Hi there said Mole Face, grinning through shreds of jerky. He had a radio announcer voice, resonant and friendly. Five years ago, he might have even been a handsome man, before he started sleeping on bus station benches and slitting hobos' throats for sport.

I didn't know you were sitting here.

Yup. He continued to smile at her.

Sorry, whispered the girl, gathering up her things and moving to the front of the bus.

You forgot your pencil, the man called out.

She turned and removed the pencil from his hand. Mole Face leaned back and cracked open his big bag of Lays, luxuriating in easy cruelty.

I wanted to say something, but it struck me that Mole Face was that rare kind of person who could strangle you while chuckling at the memory of a Marmaduke panel.


The Well-Paid Christian.
Crazy Level: Totally Fucking Crazy.

The WPC is every traveller's greatest fear. Forget the risk of decapitation; enduring the WPC is a voyage-long project, and by the end of it you're the one with the itch to homicide.

He sat two rows ahead of us with a guy that I can only call the Slow-Turning Giant, a man who filled his seat and nearly bumped the ceiling of the bus cabin when he stood, with a gigantic shaven outcropping of a head. The back of his skull was decorated with different kinds of scars, which suggested that he'd been attacked from behind multiple times, because no one would be nuts enough to take on this geographical feature of a man face-to-face. He was also a man of great patience and restraint, because otherwise he would have beaten the Well-Paid Christian to a pulp.

The WPC was like a hyperactive dog that had just been rolling in a ditch. His arms kept flinging themselves out as he talked, and every statement ended in a dead serious Maaaan or a stacatto cackle of Ha! Ha! Ha! As far as we could tell, he had two topics of conversation. One was evolution, which apparently was a lie concocted and painstakingly maintained by Satan for the last six millennia. The other was his job, which seemed to encompass every duty in the cosmos and pay at least fifty bucks an hour, tax-free. Ten minutes later he repeated himself, but this time the job was even more remunerative at sixty bucks an hour.

• **SUPPLIED MATERIAL**
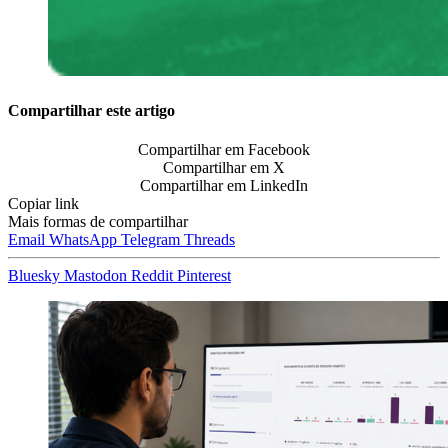
Compartilhar este artigo
Compartilhar em Facebook
Compartilhar em X
Compartilhar em LinkedIn
Copiar link
Mais formas de compartilhar
Email
WhatsApp
Telegram
Threads
Bluesky
Mastodon
Reddit
Pinterest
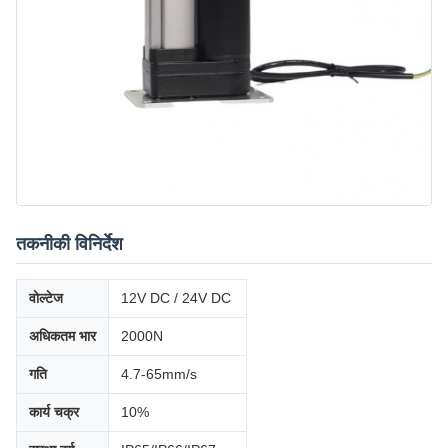
तकनीकी विनिर्देश
वोल्टेज
12V DC / 24V DC
अधिकतम भार
2000N
गति
4.7-65mm/s
कार्य चक्र
10%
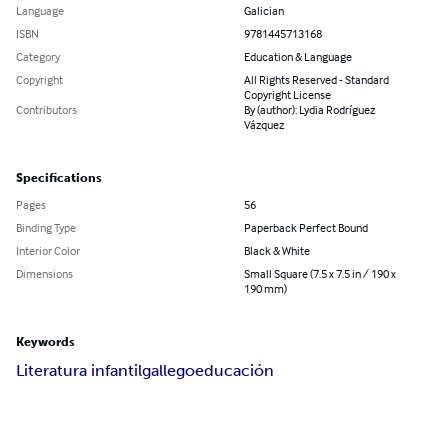
Language
Galician
ISBN
9781445713168
Category
Education & Language
Copyright
All Rights Reserved - Standard
Copyright License
Contributors
By (author): Lydia Rodríguez
Vázquez
Specifications
Pages
56
Binding Type
Paperback Perfect Bound
Interior Color
Black & White
Dimensions
Small Square (7.5 x 7.5 in / 190 x
190 mm)
Keywords
Literatura infantil
gallego
educación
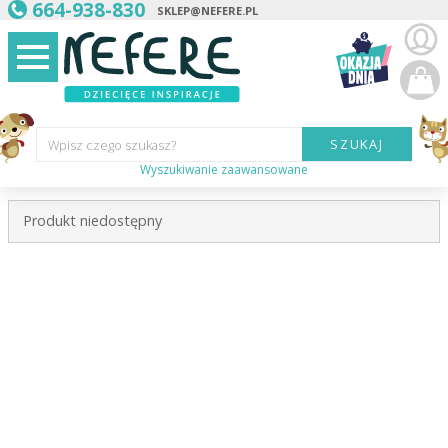
664-938-830
SKLEP@NEFERE.PL
SZUKAJ
Wpisz czego szukasz?
Wyszukiwanie zaawansowane
Marka:
Produkt niedostępny
Kategoria:
Wiek
dziecka:
Płeć dziecka:
Cena od:
Cena do:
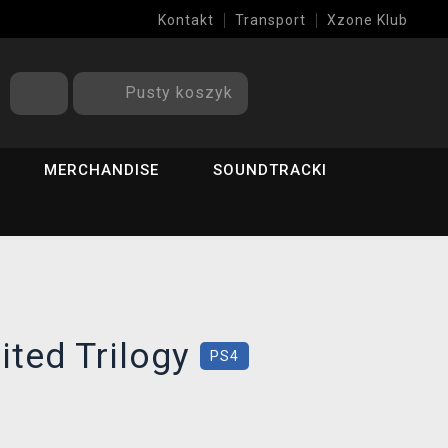
Kontakt
Transport
Xzone Klub
Pusty koszyk
MERCHANDISE
SOUNDTRACKI
ited Trilogy
PS4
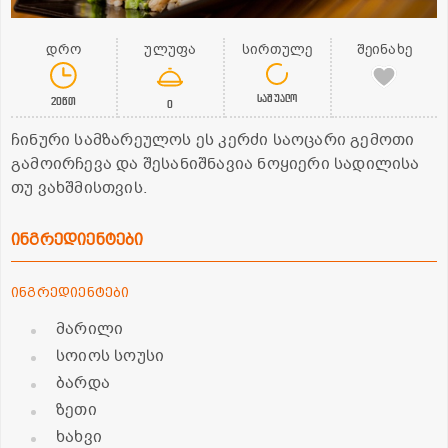
დრო
ულუფა
სირთულე
შეინახე
საშუალო
20წთ
0
ჩინური სამზარეულოს ეს კერძი საოცარი გემოთი
გამოირჩევა და შესანიშნავია ნოყიერი სადილისა
თუ ვახშმისთვის.
ინგრედიენტები
ინგრედიენტები
მარილი
სოიოს სოუსი
ბარდა
ზეთი
ხახვი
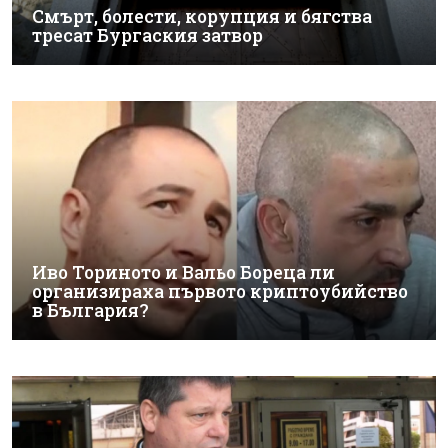
Смърт, болести, корупция и бягства
тресат Бургаския затвор
Иво Ториното и Вальо Бореца ли
организираха първото криптоубийство
в България?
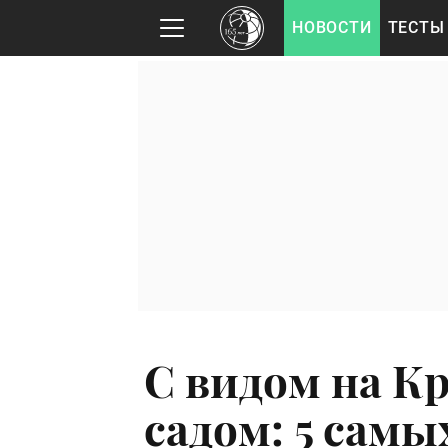
НОВОСТИ
ТЕСТЫ
С видом на К
садом: 5 самы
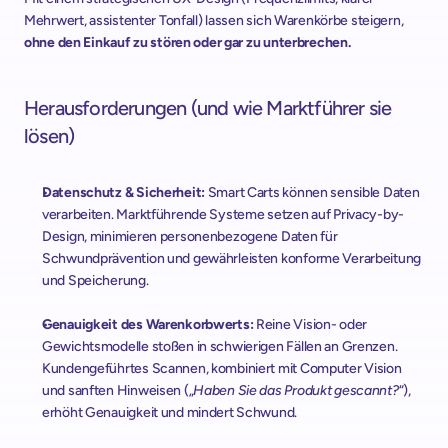
Mehrwert, assistenter Tonfall) lassen sich Warenkörbe steigern, 
ohne den Einkauf zu stören oder gar zu unterbrechen.
Herausforderungen (und wie Marktführer sie 
lösen)
Datenschutz & Sicherheit: 
Smart Carts können sensible Daten 
verarbeiten. Marktführende Systeme setzen auf Privacy-by-
Design, minimieren personenbezogene Daten für 
Schwundprävention und gewährleisten konforme Verarbeitung 
und Speicherung.
Genauigkeit des Warenkorbwerts:
 Reine Vision- oder 
Gewichtsmodelle stoßen in schwierigen Fällen an Grenzen. 
Kundengeführtes Scannen, kombiniert mit Computer Vision 
und sanften Hinweisen („
Haben Sie das Produkt gescannt?
“), 
erhöht Genauigkeit und mindert Schwund.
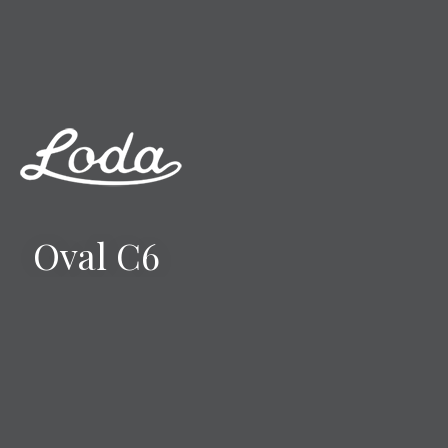
Oval C6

• **PROBLEMS TO WORK ON**
**A.** Answer these questions about the bus-trip excerpt, one answer per line:
(i) What kind of voice did Mole Face have?
(ii) Where did the Well-Paid Christian sit in relation to the narrator?
(iii) What hourly pay did he claim for his job the second time he described it?
**B.** Reproduce the part of the bus-trip excerpt that begins at the words "I didn't know" and stops after "in easy cruelty.".

• **EXPECTED RESULTS**
**A.**
(i) A radio announcer voice, resonant and friendly.
(ii) Two rows ahead.
(iii) Sixty bucks an hour.

**B.**
I didn't know you were sitting here.

Yup. He continued to smile at her.

Sorry, whispered the girl, gathering up her things and moving to the front of the bus.

You forgot your pencil, the man called out.

She turned and removed the pencil from his hand. Mole Face leaned back and cracked open his big bag of Lays, luxuriating in easy cruelty.